[Joint position lists]
------

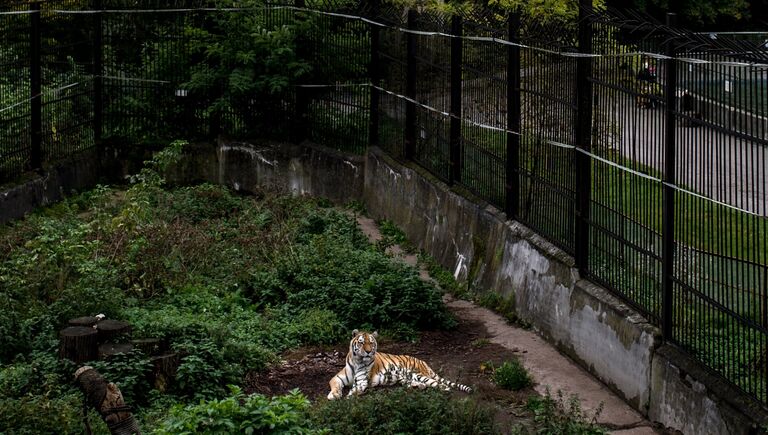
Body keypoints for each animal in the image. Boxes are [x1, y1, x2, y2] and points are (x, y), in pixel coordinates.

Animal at [326, 328, 472, 400]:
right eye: (361, 342)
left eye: (371, 343)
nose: (368, 352)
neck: (358, 361)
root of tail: (424, 362)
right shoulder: (337, 377)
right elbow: (334, 385)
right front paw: (334, 394)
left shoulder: (362, 381)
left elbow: (355, 389)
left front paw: (349, 396)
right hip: (406, 378)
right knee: (419, 383)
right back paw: (418, 386)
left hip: (419, 374)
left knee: (442, 385)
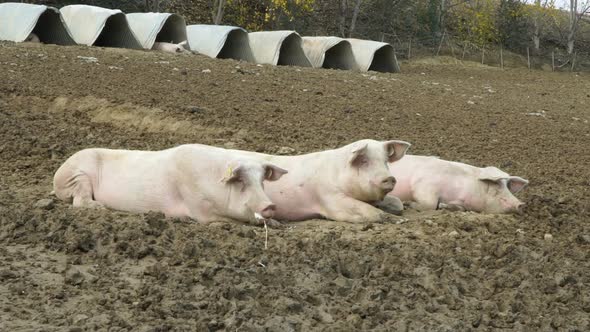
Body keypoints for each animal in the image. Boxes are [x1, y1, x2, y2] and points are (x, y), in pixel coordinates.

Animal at [388, 155, 532, 214]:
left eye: (507, 188)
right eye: (497, 190)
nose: (521, 204)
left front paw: (443, 206)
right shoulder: (423, 184)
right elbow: (430, 204)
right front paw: (407, 204)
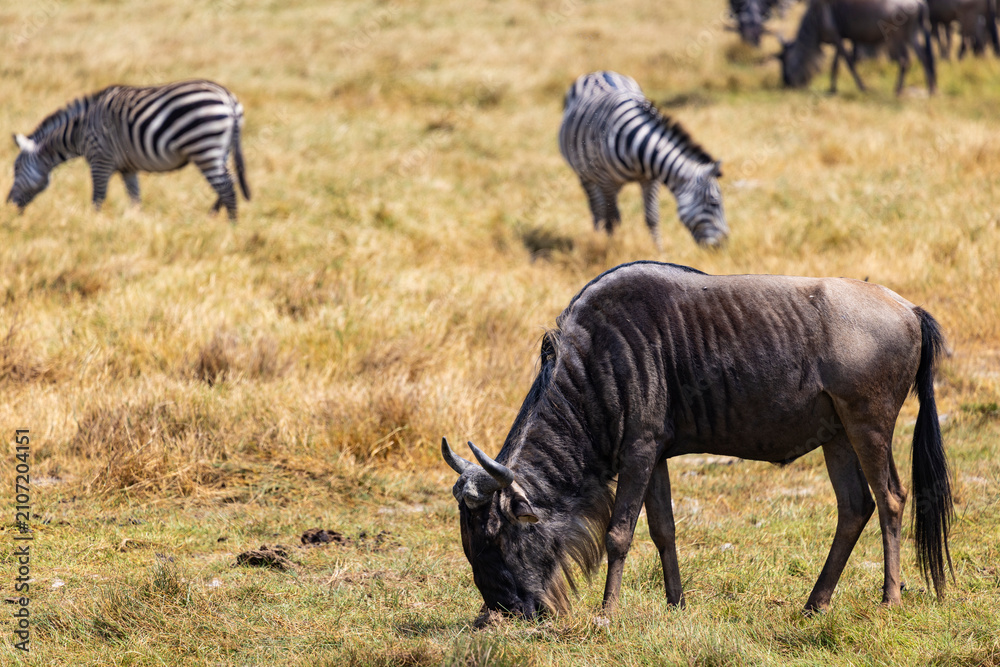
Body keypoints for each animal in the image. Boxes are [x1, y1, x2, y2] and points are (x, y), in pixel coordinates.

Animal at [7, 80, 250, 220]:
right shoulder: (127, 167)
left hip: (204, 146)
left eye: (16, 169)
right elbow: (135, 197)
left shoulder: (100, 158)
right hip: (220, 150)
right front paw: (136, 223)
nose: (8, 205)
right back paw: (211, 218)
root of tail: (228, 99)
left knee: (227, 188)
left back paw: (230, 226)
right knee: (227, 182)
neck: (78, 131)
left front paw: (91, 226)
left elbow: (98, 197)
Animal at [558, 72, 728, 249]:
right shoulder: (607, 181)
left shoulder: (651, 180)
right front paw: (611, 247)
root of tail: (599, 72)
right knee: (597, 207)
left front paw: (659, 250)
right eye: (714, 203)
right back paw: (598, 235)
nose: (724, 244)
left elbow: (652, 217)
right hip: (585, 175)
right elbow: (612, 218)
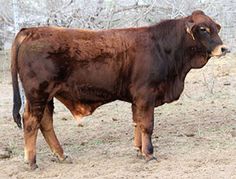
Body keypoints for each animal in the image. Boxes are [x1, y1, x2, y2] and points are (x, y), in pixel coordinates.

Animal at [11, 10, 229, 170]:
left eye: (216, 27)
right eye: (203, 29)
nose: (223, 48)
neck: (163, 47)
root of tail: (30, 30)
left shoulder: (137, 100)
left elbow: (137, 123)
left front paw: (139, 150)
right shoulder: (145, 95)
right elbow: (147, 125)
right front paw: (149, 153)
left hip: (46, 96)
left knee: (46, 123)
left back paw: (62, 155)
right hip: (38, 94)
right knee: (31, 122)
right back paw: (31, 162)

------

● Task:
Reproduce the records above exactly, excluding every picture.

● Output of the exercise:
Body keypoints for each animal in the image. Boxes are [x1, y1, x2, y2] and points are (x, y), in pixel coordinates.

Animal at [326, 328, 472, 400]:
right eye: (361, 342)
left eye: (371, 343)
nose: (368, 352)
neck: (358, 361)
root of tail: (424, 362)
right shoulder: (337, 377)
right elbow: (334, 385)
right front paw: (334, 394)
left shoulder: (362, 381)
left elbow: (355, 389)
left front paw: (349, 396)
right hip: (406, 378)
right knee: (419, 383)
right back paw: (418, 386)
left hip: (419, 374)
left knee: (442, 385)
Body keypoints for each animal in the image. Boxes are [x1, y1, x2, y2] and points are (x, y), in pixel coordinates.

Animal at [388, 155, 532, 214]:
left eye: (507, 188)
right eye: (497, 190)
nose: (521, 204)
left front paw: (443, 206)
right shoulder: (423, 184)
right elbow: (430, 204)
right front paw: (407, 204)
Body keypoints for each animal in the image. Boxes are [x1, y1, x2, y2] and points are (x, y), in pixel coordinates.

Animal at [7, 80, 250, 220]:
right shoulder: (127, 167)
left hip: (204, 146)
left eye: (16, 169)
right elbow: (135, 197)
left shoulder: (100, 158)
right hip: (220, 150)
right front paw: (136, 223)
nose: (8, 205)
right back paw: (211, 218)
root of tail: (228, 99)
left knee: (227, 188)
left back paw: (230, 226)
right knee: (227, 182)
neck: (78, 131)
left front paw: (91, 226)
left elbow: (98, 197)
Animal at [558, 72, 728, 249]:
right shoulder: (607, 181)
left shoulder: (651, 180)
right front paw: (611, 247)
root of tail: (599, 72)
right knee: (597, 207)
left front paw: (659, 250)
right eye: (714, 203)
right back paw: (598, 235)
nose: (724, 244)
left elbow: (652, 217)
right hip: (585, 175)
right elbow: (612, 218)
Body keypoints for each animal in the image. Boxes are [x1, y1, x2, y2] and points are (x, y), in pixel coordinates.

Animal at [11, 10, 229, 170]:
left eye: (216, 27)
right eye: (203, 29)
nose: (223, 48)
neck: (163, 47)
root of tail: (30, 30)
left shoulder: (137, 100)
left elbow: (137, 123)
left front paw: (139, 150)
right shoulder: (145, 95)
right elbow: (147, 125)
right front paw: (149, 153)
left hip: (46, 96)
left knee: (46, 123)
left back paw: (62, 155)
right hip: (38, 94)
right knee: (31, 122)
right back paw: (31, 162)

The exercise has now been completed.